For this exercise, return all the data word for word, with images left out.

───── Supplied data ─────

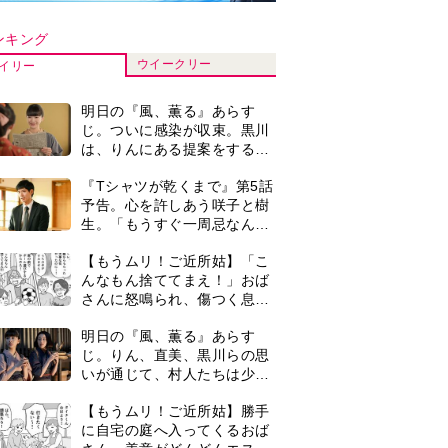
いが通じて、村人たちは少し
ずつ理解を示し始める＜ネタ
【もうムリ！ご近所姑】勝手
バレあり＞
に自宅の庭へ入ってくるおば
さん。善意がどんどんエスカ
レートして…【第2話】
【もうムリ！ご近所姑】「今
日はどこ行くん？」出かける
度に聞いてくる近所のおばさ
ん。毎日監視される生活が始
『Tシャツが乾くまで』第5話
まり…【第1話】
あらすじ。充のメモを頼りに
長野を訪ねた咲子。一方の樹
生の元にもある人物が…＜ネ
＜3人って誰のこと？＞『Tシ
タバレあり＞
ャツが乾くまで』水族館で咲
子が放った〈何気ない一言〉
に視聴者「これも何かの伏
古代ギリシアの『植物誌』を
線？」「子どもの話だと…」
82歳で完訳・小川洋子「子育
てと家事の合間に、哲学者テ
オプラストスと向き合った50
0
マラソンを始めた夫。休みは
年」
いつも大会や練習会。さらに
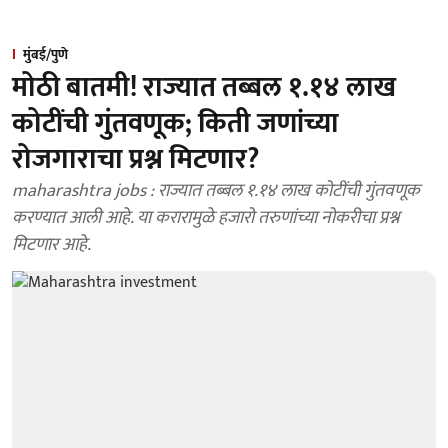
मुंबई/पुणे
मोठी बातमी! राज्यात तब्बल १.१४ लाख
कोटींची गुंतवणूक; किती जणांच्या
रोजगाराचा प्रश्न मिटणार?
maharashtra jobs : राज्यात तब्बल १.१४ लाख कोटींची गुंतवणूक
करण्यात आली आहे. या करारामुळे हजारो तरुणांच्या नोकरीचा प्रश्न
मिटणार आहे.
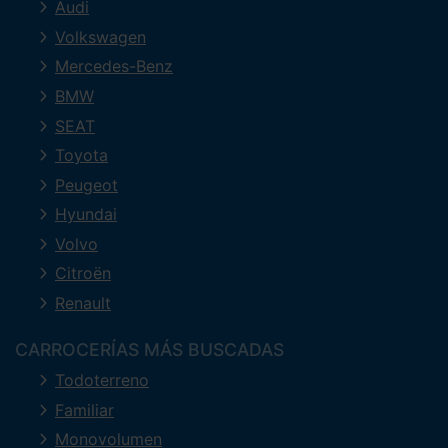
Audi
Volkswagen
Mercedes-Benz
BMW
SEAT
Toyota
Peugeot
Hyundai
Volvo
Citroën
Renault
CARROCERÍAS MÁS BUSCADAS
Todoterreno
Familiar
Monovolumen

─────

Written response:
いが通じて、村人たちは少し
ずつ理解を示し始める＜ネタ
【もうムリ！ご近所姑】勝手
バレあり＞
に自宅の庭へ入ってくるおば
さん。善意がどんどんエスカ
レートして…【第2話】
【もうムリ！ご近所姑】「今
日はどこ行くん？」出かける
度に聞いてくる近所のおばさ
ん。毎日監視される生活が始
『Tシャツが乾くまで』第5話
まり…【第1話】
あらすじ。充のメモを頼りに
長野を訪ねた咲子。一方の樹
生の元にもある人物が…＜ネ
＜3人って誰のこと？＞『Tシ
タバレあり＞
ャツが乾くまで』水族館で咲
子が放った〈何気ない一言〉
に視聴者「これも何かの伏
古代ギリシアの『植物誌』を
線？」「子どもの話だと…」
82歳で完訳・小川洋子「子育
てと家事の合間に、哲学者テ
オプラストスと向き合った50
0
マラソンを始めた夫。休みは
年」
いつも大会や練習会。さらに
मुंबई/पुणे
मोठी बातमी! राज्यात तब्बल १.१४ लाख
कोटींची गुंतवणूक; किती जणांच्या
रोजगाराचा प्रश्न मिटणार?
maharashtra jobs : राज्यात तब्बल १.१४ लाख कोटींची गुंतवणूक
करण्यात आली आहे. या करारामुळे हजारो तरुणांच्या नोकरीचा प्रश्न
मिटणार आहे.
Audi
Volkswagen
Mercedes-Benz
BMW
SEAT
Toyota
Peugeot
Hyundai
Volvo
Citroën
Renault
CARROCERÍAS MÁS BUSCADAS
Todoterreno
Familiar
Monovolumen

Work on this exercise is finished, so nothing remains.